= Beginning of Section =

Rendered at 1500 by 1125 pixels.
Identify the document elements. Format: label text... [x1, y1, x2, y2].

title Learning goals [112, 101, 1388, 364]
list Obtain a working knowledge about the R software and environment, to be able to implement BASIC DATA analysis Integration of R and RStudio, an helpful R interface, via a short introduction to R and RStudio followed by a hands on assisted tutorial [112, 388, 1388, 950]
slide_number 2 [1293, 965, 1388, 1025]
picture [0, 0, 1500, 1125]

= End of Section =

■ **TASK INSTRUCTIONS**: When you answer, repeat each entry exactly as it appears above.

■ **RESPONSE BOX**:
Rendered at 1500 by 1125 pixels.
Identify the document elements. Format: label text... [x1, y1, x2, y2].

title Learning goals [112, 101, 1388, 364]
list Obtain a working knowledge about the R software and environment, to be able to implement BASIC DATA analysis Integration of R and RStudio, an helpful R interface, via a short introduction to R and RStudio followed by a hands on assisted tutorial [112, 388, 1388, 950]
slide_number 2 [1293, 965, 1388, 1025]
picture [0, 0, 1500, 1125]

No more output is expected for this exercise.